Collected data
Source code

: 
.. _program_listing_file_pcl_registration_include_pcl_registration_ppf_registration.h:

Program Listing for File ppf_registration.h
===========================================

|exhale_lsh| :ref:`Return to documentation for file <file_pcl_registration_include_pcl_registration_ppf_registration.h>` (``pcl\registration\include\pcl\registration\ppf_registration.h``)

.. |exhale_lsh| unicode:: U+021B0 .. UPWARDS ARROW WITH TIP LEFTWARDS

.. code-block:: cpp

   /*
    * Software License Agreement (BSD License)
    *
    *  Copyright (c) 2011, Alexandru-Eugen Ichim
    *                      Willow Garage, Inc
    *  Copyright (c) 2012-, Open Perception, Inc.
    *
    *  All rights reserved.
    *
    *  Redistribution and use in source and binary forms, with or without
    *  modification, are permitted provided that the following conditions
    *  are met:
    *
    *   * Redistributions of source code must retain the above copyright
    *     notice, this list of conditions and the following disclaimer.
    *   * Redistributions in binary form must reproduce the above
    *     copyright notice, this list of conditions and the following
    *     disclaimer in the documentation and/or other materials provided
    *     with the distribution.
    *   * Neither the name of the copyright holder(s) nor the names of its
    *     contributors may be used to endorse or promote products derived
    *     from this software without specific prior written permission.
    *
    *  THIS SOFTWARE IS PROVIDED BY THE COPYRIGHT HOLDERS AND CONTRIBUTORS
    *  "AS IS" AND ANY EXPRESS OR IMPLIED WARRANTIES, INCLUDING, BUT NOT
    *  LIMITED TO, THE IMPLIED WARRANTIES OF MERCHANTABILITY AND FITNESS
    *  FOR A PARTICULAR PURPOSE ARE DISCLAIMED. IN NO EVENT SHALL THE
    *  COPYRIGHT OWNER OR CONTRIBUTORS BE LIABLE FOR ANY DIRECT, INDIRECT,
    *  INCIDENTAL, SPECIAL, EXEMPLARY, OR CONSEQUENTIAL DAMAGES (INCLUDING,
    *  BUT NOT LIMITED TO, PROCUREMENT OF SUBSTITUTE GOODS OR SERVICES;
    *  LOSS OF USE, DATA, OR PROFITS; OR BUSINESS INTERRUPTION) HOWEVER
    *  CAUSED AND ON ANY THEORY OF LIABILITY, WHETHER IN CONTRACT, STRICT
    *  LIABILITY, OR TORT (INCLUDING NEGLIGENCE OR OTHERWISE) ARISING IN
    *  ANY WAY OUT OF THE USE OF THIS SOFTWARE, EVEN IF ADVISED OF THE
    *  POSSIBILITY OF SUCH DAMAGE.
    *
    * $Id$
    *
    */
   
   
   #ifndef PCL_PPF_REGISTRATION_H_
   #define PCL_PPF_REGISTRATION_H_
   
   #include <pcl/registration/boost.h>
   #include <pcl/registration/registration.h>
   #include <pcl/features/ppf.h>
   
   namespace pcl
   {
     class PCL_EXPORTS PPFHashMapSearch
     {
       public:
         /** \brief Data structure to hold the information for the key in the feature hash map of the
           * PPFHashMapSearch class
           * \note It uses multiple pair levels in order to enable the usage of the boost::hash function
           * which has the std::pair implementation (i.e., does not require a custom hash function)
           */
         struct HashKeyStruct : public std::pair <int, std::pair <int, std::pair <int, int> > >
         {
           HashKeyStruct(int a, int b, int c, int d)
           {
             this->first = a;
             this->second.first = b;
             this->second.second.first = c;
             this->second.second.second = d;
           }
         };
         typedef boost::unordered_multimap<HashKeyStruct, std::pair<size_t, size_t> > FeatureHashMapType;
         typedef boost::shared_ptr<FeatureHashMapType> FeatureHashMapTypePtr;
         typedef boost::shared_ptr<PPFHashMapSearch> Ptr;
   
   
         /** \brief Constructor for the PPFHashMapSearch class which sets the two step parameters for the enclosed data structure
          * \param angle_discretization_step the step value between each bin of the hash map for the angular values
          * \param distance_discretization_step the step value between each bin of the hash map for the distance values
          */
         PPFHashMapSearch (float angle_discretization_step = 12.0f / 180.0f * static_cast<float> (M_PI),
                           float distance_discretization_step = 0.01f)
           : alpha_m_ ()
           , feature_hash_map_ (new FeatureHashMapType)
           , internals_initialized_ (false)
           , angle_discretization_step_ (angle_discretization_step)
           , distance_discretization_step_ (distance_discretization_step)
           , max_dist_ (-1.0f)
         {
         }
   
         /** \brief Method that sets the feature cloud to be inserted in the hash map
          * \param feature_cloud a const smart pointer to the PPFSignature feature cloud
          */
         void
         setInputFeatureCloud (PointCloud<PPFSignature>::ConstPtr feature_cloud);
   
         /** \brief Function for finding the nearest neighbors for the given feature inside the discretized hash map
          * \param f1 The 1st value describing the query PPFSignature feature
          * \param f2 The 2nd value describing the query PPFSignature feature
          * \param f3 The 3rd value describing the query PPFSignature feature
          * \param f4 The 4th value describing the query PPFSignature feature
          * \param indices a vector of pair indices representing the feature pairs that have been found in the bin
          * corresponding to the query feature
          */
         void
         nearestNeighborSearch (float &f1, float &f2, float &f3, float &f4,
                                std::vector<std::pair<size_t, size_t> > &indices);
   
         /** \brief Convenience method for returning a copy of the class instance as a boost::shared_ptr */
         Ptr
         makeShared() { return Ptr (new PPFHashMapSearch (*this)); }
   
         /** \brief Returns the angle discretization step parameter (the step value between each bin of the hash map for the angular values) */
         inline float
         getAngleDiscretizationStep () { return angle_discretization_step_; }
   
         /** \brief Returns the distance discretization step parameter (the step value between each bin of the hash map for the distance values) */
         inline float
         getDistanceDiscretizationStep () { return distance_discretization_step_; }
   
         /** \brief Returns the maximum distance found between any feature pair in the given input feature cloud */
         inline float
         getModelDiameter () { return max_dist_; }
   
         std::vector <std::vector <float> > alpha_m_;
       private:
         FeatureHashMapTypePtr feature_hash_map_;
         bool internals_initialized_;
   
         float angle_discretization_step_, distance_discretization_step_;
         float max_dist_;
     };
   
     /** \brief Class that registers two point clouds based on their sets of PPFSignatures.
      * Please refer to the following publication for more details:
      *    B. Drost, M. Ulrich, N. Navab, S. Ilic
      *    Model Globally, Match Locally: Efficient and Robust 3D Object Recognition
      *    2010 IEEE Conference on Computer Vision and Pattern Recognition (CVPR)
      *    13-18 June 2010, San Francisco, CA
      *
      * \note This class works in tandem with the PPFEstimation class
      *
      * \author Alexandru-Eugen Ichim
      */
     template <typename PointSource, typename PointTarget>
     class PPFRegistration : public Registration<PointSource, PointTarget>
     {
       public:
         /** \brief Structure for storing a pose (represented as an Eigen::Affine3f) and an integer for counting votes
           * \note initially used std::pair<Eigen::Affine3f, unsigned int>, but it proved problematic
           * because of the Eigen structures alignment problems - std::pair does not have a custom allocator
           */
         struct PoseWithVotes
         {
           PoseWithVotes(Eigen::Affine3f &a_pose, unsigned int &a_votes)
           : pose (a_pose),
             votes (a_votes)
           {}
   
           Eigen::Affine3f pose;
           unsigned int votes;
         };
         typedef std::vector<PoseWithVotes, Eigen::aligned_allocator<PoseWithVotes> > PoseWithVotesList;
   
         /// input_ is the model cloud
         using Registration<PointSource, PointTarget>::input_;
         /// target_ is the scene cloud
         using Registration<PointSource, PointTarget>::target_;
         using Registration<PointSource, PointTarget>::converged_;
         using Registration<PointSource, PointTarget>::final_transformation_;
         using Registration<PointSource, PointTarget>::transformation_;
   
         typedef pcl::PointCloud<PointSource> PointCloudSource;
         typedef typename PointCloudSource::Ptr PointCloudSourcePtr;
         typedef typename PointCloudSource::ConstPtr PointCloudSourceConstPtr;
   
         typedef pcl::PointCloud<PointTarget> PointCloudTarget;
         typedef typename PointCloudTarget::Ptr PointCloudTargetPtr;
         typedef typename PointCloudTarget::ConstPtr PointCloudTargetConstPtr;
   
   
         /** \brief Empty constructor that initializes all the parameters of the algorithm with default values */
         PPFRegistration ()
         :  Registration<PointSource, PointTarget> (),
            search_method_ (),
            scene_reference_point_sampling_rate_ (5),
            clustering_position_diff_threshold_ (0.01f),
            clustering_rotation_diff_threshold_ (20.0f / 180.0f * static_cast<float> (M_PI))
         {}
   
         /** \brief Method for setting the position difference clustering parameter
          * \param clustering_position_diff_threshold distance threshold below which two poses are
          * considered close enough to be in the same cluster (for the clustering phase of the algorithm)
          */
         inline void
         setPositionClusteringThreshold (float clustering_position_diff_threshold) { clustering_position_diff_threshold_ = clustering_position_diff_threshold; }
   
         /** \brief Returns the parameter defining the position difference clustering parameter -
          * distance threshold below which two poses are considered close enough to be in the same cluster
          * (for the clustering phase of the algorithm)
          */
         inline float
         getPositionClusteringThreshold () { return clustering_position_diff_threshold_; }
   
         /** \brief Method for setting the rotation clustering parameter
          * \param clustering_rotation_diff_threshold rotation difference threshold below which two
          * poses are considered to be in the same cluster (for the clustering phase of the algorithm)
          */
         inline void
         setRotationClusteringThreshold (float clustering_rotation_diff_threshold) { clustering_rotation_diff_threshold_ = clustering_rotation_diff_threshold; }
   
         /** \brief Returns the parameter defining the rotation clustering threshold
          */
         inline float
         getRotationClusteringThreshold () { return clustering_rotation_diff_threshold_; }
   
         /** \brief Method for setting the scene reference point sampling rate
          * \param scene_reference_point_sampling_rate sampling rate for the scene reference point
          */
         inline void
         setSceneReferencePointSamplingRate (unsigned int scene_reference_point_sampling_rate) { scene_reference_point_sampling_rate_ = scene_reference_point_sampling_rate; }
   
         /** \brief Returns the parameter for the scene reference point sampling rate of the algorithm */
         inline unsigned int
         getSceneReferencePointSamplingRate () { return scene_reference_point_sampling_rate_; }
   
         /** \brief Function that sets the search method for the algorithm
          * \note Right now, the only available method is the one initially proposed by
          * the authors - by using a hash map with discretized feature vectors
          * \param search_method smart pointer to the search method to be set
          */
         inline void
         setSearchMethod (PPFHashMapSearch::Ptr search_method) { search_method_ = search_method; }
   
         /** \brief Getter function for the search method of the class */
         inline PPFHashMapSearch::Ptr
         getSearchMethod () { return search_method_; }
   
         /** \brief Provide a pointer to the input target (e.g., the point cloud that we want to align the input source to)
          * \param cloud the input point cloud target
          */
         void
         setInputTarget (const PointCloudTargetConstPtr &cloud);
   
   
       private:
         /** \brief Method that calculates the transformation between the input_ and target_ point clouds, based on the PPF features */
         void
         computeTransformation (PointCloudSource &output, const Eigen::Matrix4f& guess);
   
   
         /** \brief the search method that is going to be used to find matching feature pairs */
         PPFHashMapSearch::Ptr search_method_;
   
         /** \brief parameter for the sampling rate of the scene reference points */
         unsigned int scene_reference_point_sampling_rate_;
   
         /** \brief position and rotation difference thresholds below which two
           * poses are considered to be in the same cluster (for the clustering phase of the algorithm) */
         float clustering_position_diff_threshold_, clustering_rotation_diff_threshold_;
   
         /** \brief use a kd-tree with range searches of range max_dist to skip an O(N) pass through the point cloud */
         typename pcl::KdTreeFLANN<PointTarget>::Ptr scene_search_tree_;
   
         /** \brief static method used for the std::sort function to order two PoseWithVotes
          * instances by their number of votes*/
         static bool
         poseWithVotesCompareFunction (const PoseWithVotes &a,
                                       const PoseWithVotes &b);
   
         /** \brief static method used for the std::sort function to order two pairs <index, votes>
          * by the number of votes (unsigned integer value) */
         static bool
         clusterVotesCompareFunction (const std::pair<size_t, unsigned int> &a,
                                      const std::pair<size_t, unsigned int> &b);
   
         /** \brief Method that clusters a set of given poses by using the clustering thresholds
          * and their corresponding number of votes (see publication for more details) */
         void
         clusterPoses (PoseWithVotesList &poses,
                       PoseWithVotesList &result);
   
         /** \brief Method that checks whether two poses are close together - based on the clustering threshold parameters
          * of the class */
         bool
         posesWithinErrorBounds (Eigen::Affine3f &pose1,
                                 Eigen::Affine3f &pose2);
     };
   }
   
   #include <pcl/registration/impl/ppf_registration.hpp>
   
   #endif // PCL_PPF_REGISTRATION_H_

[Problem to solve]: Each line from the top of the records down to the one with "OTHERWISE) ARISING IN" must be retyped exactly; include both ends and nothing else.

[Response below]:
Source code

: 
.. _program_listing_file_pcl_registration_include_pcl_registration_ppf_registration.h:

Program Listing for File ppf_registration.h
===========================================

|exhale_lsh| :ref:`Return to documentation for file <file_pcl_registration_include_pcl_registration_ppf_registration.h>` (``pcl\registration\include\pcl\registration\ppf_registration.h``)

.. |exhale_lsh| unicode:: U+021B0 .. UPWARDS ARROW WITH TIP LEFTWARDS

.. code-block:: cpp

   /*
    * Software License Agreement (BSD License)
    *
    *  Copyright (c) 2011, Alexandru-Eugen Ichim
    *                      Willow Garage, Inc
    *  Copyright (c) 2012-, Open Perception, Inc.
    *
    *  All rights reserved.
    *
    *  Redistribution and use in source and binary forms, with or without
    *  modification, are permitted provided that the following conditions
    *  are met:
    *
    *   * Redistributions of source code must retain the above copyright
    *     notice, this list of conditions and the following disclaimer.
    *   * Redistributions in binary form must reproduce the above
    *     copyright notice, this list of conditions and the following
    *     disclaimer in the documentation and/or other materials provided
    *     with the distribution.
    *   * Neither the name of the copyright holder(s) nor the names of its
    *     contributors may be used to endorse or promote products derived
    *     from this software without specific prior written permission.
    *
    *  THIS SOFTWARE IS PROVIDED BY THE COPYRIGHT HOLDERS AND CONTRIBUTORS
    *  "AS IS" AND ANY EXPRESS OR IMPLIED WARRANTIES, INCLUDING, BUT NOT
    *  LIMITED TO, THE IMPLIED WARRANTIES OF MERCHANTABILITY AND FITNESS
    *  FOR A PARTICULAR PURPOSE ARE DISCLAIMED. IN NO EVENT SHALL THE
    *  COPYRIGHT OWNER OR CONTRIBUTORS BE LIABLE FOR ANY DIRECT, INDIRECT,
    *  INCIDENTAL, SPECIAL, EXEMPLARY, OR CONSEQUENTIAL DAMAGES (INCLUDING,
    *  BUT NOT LIMITED TO, PROCUREMENT OF SUBSTITUTE GOODS OR SERVICES;
    *  LOSS OF USE, DATA, OR PROFITS; OR BUSINESS INTERRUPTION) HOWEVER
    *  CAUSED AND ON ANY THEORY OF LIABILITY, WHETHER IN CONTRACT, STRICT
    *  LIABILITY, OR TORT (INCLUDING NEGLIGENCE OR OTHERWISE) ARISING IN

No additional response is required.